How to Build A Space Station
I’ve spent the better part of my Sunday building a massive space station in Kerbal Space Program. KSP has had my attention for the better part of half a year. It’s like a really advanced and complicated version of Legos.
The state of the game right now, very much beta, has you in a sandbox mode where you run a space program, much like NASA. Except it is a sandbox mode and you have unlimited funds meaning you can do whatever your imagination and engineering creativity will allow you to do!
I’ve been playing since December and I have been having far fewer rapid unplanned disassemblies of my launch vehicles than I had when I first started playing so I started the idea of building massive and complex spacecraft. The problem is that such a large spacecraft is incapable of being launched from the surface of the home planet and would have to be launched into orbit and assembled there. I am terrible when it comes to orbital rendezvous so that presents a huge hurdle.
My goal is to build a spacecraft that can travel to every single body in the solar system, to include moons, set down, run some fancy science experiments, see the sights, and do whatever else there is to do on each particular rock orbiting the star and then move on to the next. Rinse, repeat, continue until complete. My initial analysis concluded that I’d need a ton of fuel to perform all of the necessary stops. Carrying all of that fuel with me definitely seemed like a huge issue. Luckily I found a nifty mod that allows players to mine a natural resource called Kethane which can then be converted into a type of fuel. That definitely solves my fuel issues.

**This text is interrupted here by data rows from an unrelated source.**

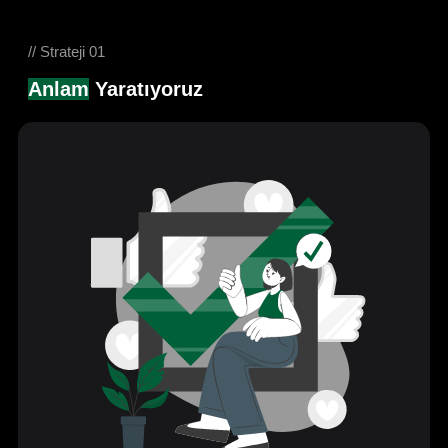
// Strateji 01
Anlam
Yaratıyoruz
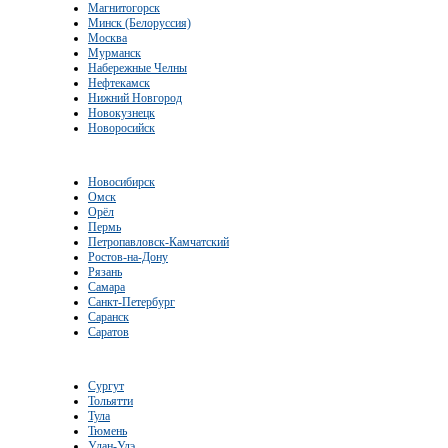
Магнитогорск
Минск (Белоруссия)
Москва
Мурманск
Набережные Челны
Нефтекамск
Нижний Новгород
Новокузнецк
Новоросийск
Новосибирск
Омск
Орёл
Пермь
Петропавловск-Камчатский
Ростов-на-Дону
Рязань
Самара
Санкт-Петербург
Саранск
Саратов
Сургут
Тольятти
Тула
Тюмень
Улан-Удэ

So now to build the spacecraft core to get started. The core will be the part that doesn’t set down – it houses all of the power houses such as the deep space propulsion, high-gain communications array, large power supply, and massive fuel storage. I looked around at a few designs online and started preliminary build of a hybrid design of a few other designs I saw, however I ran into issues, mostly structural stability. Most of the designs I saw were stations that stayed in orbit – they didn’t leave orbit. High orbital propulsion testing of some of my earlier designs only did two things for me – introduced a ton of new debris into my home’s planet low-to-high orbital system and told me that I had to return to the drawing board.
Most of my problems were with the design of my large fuel tank arrays – their density was small and they had very few and very spread out structure connections. They looked cool but were inefficient from a structural engineering standpoint. I had to come up with something sturdier.
I read a vague description of multiple docking connections between two components and my new design dawned on me! See below!
On the left is my new design. It is actually three separate components that end up docking together with 6 docking couplers on each component. That’s right! Six docking connections between each component instead of only one! The three tank array in the middle of the station is the last remnant of my old design and you can probably see why it was structurally unstable – the sheer inertia of fully loaded fuel tanks was too much for the docking connectors and with even a little bit of realistic acceleration, the docking connections were failing.
The new design, on the left, as you can see is a lot sturdier. They are also easier to launch because due to their increased structural integrity, the launch vehicle can be much lighter and doesn’t need any specialized modular load carrying structure like I needed when I was launching fuel tanks individually.